ISHR avec l’ACAT-France, la Ligue pour la protection des prisonniers politiques sahraouis dans les prisons marocaines (LPPS) et un groupe d’avocats ont déposé quatre plaintes devant le CAT au nom de quatre défenseurs sahraouis des droits de l’homme qui ont subi de graves actes de torture à entre les mains des autorités marocaines.

Les quatre victimes, Mohamed Lamine Haddi, Hassan Dah, Abdelmoula El-Hafidi et Mohamed Bani sont détenus depuis six à douze ans sur la base d’aveux obtenus sous la torture, en violation du droit international et en l’absence de procès équitable.

Le Maroc, champion international des droits de l’homme autoproclamé et principal partisan de l’Initiative de la Convention contre la torture , pratique régulièrement la torture au niveau national, en particulier contre les militants sahraouis des droits de l’homme. Comme beaucoup dans les prisons marocaines, les quatre victimes ont été contraintes de signer des aveux sous la torture.
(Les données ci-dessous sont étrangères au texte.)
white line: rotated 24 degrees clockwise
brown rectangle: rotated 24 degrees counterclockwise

Aujourd’hui, alors qu’ils sont toujours en détention illégale sur la base d’aveux obtenus sous la torture, les plaignants continuent d’être régulièrement soumis à des actes de torture et à des traitements inhumains et dégradants. Certains d’entre eux comme Mohamed Lamine Haddi sont à l’isolement depuis des années. Bien qu’ils fassent l’objet d’une surveillance continue et de menaces, les proches des victimes se mobilisent pour leurs proches : « Nous subissons constamment la répression et l’intimidation. Nous y sommes habitués ».

Avec le soutien du LPPS, l’ISHR et ses collègues représentants ont pu communiquer avec les familles des défenseurs sahraouis emprisonnés – notamment lors de la visite d’une délégation internationale à Rabat en mai 2022. Malgré la surveillance, la censure et les menaces des autorités marocaines, comme en témoignent les Scandale Pegasus , les proches des détenus sont pleins d’espoir : « Nous ne pouvons pas laisser nos fils abandonnés dans les prisons marocaines. »

En 2016, le Maroc a été reconnu coupable par le CAT des tortures infligées à une autre défenseuse des droits humains sahraouie, Naâma Asfari , l’une des porte-parole du camp de protestation pacifique de Gdeim Izik en 2010. En novembre 2021, le Maroc a de nouveau été reconnu coupable des tortures infligées à trois autres détenus sahraouis ( MB c. Maroc , Sidi Abdallah Abbahah c. Maroc , Omar N’Dour c. Maroc ).

A ce jour, le Maroc n’a pas promulgué les décisions du CAT, et les conditions de détention restent inchangées pour ces prisonniers. Le LPPS, l’ISHR et l’ACAT-France appellent le Maroc à se conformer aux décisions du Comité contre la torture, à libérer tous les prisonniers condamnés sur la base d’aveux obtenus sous la torture et à garantir leur droit à réparation.